■ **Activity**: In the entries below, some lines contain "back"; work out how many and answer with the figure only.

Data provided Block Start

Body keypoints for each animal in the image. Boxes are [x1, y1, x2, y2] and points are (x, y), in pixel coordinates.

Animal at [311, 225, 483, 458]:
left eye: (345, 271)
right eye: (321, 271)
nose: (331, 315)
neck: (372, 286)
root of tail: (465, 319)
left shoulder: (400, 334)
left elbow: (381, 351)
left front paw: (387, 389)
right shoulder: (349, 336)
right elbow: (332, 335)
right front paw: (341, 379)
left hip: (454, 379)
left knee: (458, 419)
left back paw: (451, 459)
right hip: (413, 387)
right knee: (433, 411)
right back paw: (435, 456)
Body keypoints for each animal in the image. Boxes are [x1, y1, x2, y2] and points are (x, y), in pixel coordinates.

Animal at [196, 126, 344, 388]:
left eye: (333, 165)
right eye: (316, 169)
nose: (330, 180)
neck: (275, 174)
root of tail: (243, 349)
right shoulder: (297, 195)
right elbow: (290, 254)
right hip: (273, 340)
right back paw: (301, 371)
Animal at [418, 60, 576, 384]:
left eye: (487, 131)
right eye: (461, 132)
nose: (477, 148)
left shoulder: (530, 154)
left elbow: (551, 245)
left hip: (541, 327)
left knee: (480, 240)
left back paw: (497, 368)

Data provided Block End
Data provided Block Start

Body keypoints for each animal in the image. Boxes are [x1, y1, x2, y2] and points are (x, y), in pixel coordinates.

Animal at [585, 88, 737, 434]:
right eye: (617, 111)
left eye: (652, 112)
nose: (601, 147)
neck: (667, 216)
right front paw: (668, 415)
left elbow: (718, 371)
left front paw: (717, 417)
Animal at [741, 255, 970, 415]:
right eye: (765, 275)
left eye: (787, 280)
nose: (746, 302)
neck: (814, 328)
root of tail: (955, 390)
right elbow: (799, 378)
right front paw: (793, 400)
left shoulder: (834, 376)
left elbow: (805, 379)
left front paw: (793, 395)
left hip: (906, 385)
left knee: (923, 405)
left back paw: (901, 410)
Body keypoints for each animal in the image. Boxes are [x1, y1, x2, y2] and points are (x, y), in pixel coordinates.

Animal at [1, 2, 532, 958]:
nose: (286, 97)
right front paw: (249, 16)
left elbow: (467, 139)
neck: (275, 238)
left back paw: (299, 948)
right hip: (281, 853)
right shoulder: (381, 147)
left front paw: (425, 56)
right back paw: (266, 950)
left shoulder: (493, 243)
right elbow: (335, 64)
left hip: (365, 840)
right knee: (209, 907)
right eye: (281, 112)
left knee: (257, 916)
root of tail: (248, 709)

Data provided Block End
Data provided Block Start

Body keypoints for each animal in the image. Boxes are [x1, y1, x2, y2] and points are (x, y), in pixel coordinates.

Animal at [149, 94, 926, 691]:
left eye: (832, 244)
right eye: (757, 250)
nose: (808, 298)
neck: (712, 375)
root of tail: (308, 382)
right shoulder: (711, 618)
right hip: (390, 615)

Data provided Block End

■ **Reply**: 7